Text under study -
BEGIN

Vineyard in Oregon, USA

Kristof Farms is an apple orchard and grape vineyard located in Willamette Valley of the United States, near the city of Yamhill, Oregon. The land was first homesteaded in the early 20th century and produced cherries until 2018, at which point the farm was converted to produce cider apples and pinot noir grapes.

The two-time Pulitzer Prize winner Nicholas Kristof was raised on this 73 acre farm, which grew cherries and sheep during his youth, and he attended the local Yamhill-Carlton High School. The farm is situated in the Yamhill-Carlton AVA, which is known for its soil of marine sediments and positioning behind a rain shadow formed by the Oregon Coast Range.

In 2022, the Kristof family harvested their first vintage, including a Chardonnay that topped Wine Spectator's review of Oregon Chardonnays. The farm also includes a block of Pinot Noir with partial shading from Douglas-fir trees that support the higher acidity and lower sugar for a bright Rosé.

END

Items from a data source

BEGIN

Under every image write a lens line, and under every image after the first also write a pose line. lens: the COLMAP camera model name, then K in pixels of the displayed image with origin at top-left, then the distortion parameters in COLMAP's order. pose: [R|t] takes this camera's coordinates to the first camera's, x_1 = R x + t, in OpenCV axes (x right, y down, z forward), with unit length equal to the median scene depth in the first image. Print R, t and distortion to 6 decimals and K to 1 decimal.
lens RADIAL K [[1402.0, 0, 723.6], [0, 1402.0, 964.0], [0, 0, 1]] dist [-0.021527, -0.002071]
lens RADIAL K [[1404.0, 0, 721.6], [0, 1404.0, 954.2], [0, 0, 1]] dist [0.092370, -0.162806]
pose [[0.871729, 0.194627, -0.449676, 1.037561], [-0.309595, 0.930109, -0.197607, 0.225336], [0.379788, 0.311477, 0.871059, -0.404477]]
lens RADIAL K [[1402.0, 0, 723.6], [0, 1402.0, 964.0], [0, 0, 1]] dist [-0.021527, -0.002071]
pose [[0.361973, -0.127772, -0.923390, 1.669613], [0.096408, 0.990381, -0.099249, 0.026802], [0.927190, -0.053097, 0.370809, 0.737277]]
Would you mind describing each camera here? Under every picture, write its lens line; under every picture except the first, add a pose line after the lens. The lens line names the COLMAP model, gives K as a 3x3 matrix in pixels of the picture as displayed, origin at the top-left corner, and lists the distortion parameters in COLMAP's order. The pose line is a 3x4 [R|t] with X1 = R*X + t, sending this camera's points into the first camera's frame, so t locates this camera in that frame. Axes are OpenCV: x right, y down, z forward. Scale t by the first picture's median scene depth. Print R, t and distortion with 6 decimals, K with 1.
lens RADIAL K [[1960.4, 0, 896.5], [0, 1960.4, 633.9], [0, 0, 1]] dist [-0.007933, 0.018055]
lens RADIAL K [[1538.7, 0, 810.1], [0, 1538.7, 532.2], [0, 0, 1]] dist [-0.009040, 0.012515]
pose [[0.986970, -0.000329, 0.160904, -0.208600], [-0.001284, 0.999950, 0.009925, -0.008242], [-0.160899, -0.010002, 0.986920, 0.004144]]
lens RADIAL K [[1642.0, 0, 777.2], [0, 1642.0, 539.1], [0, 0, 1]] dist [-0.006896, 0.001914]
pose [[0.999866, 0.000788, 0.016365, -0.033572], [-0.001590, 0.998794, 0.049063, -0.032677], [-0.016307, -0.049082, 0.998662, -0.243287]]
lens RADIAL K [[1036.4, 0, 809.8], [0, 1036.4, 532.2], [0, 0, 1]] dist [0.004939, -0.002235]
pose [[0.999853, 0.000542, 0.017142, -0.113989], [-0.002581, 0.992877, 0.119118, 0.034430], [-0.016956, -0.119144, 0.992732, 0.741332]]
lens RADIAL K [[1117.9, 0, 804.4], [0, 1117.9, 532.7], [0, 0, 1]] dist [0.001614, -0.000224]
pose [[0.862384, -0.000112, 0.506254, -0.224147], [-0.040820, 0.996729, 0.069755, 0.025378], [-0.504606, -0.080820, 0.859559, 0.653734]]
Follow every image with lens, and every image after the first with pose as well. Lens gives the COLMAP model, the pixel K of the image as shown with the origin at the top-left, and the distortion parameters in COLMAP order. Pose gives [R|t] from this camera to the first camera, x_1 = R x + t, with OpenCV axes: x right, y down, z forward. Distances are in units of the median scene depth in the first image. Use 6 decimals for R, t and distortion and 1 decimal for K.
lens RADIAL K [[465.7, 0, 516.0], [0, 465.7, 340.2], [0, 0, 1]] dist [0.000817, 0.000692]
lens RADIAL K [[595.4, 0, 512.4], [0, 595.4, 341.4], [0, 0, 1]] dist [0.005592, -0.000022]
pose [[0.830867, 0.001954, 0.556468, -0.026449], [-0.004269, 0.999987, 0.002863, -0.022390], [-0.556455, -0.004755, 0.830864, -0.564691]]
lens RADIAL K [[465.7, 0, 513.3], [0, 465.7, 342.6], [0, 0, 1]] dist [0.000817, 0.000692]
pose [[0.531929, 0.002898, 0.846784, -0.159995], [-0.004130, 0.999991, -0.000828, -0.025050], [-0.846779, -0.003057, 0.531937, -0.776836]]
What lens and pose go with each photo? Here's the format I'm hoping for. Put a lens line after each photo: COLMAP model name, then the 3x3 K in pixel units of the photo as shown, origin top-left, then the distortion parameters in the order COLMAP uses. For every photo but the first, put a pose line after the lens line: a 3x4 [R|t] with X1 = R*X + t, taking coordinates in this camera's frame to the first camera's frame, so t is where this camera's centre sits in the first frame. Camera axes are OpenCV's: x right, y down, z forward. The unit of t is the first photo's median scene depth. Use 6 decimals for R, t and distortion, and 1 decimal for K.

END

Continue the text on Kristof Farms, picking up right after its final sentence.

Answer space -
Kristof Farms is featured in Nicholas Kristof and Sheryl WuDunn's book Tightrope. The authors attribute their decision to plant high-value crops to research done for the book.

In an interview with local magazine Willamette Week, Kristof said, "Yamhill, in many ways, has done spectacularly well with the arrival of the wine and tourism industry. It truly is a spectacularly thriving and resilient place. America is also thriving and strong and resilient, yet there are a lot of Americans who have been left behind. So, by all means, readers should come to visit Yamhill and drink good Yamhill pinots while also understanding that there's a story beyond the vineyards."

== History ==
The land on which Kristof Farms sits was, for over 8000 years, inhabited by Native tribes such as the Yamhill (also known as the Yamel), a tribe of the Kalapuya family for which the city was now named. Settlers homesteaded the land in the 1930s and planted the first orchards of apples, walnuts, and prunes. In 1950, they planted pie cherries, and for many decades it was a cherry farm.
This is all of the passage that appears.